**TASK PROMPT**
Set the data below down again, exactly, with every picture left out.

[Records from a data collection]
►

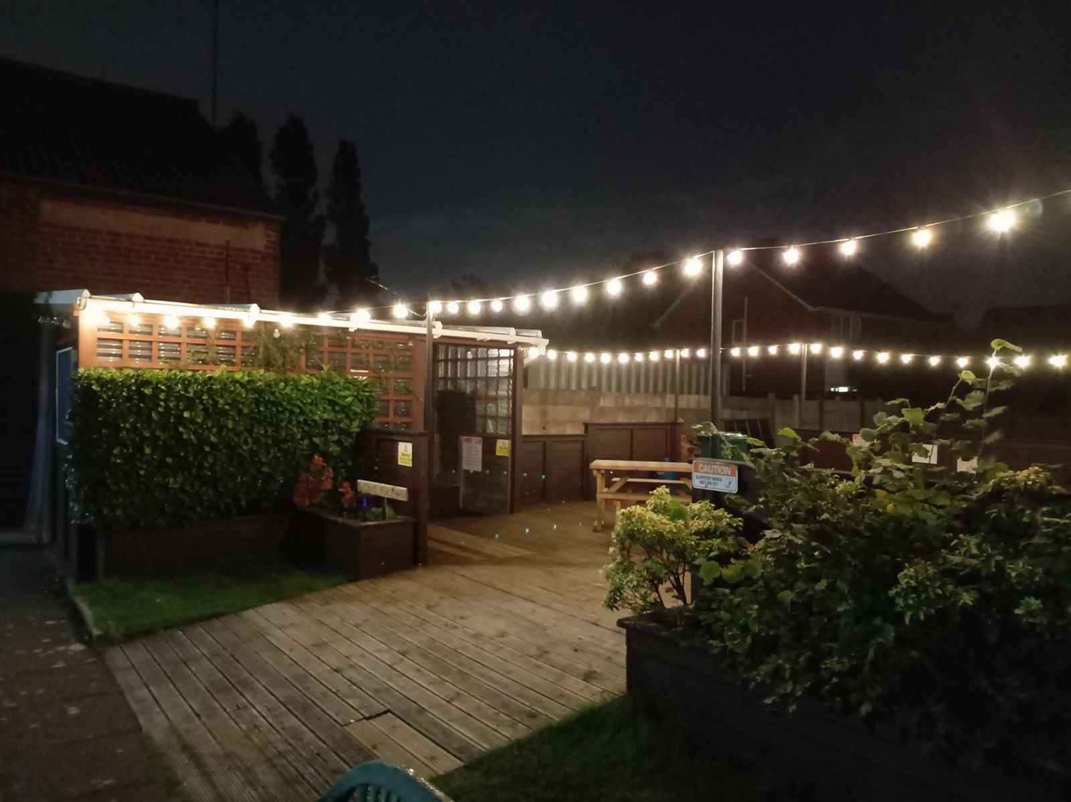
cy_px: 401
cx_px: 536
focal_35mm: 25
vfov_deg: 54.8
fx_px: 773
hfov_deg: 69.4
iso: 3258
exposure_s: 1/12.5
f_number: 1.8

◄

**SOLUTION TO THE EXERCISE**
cy_px: 401
cx_px: 536
focal_35mm: 25
vfov_deg: 54.8
fx_px: 773
hfov_deg: 69.4
iso: 3258
exposure_s: 1/12.5
f_number: 1.8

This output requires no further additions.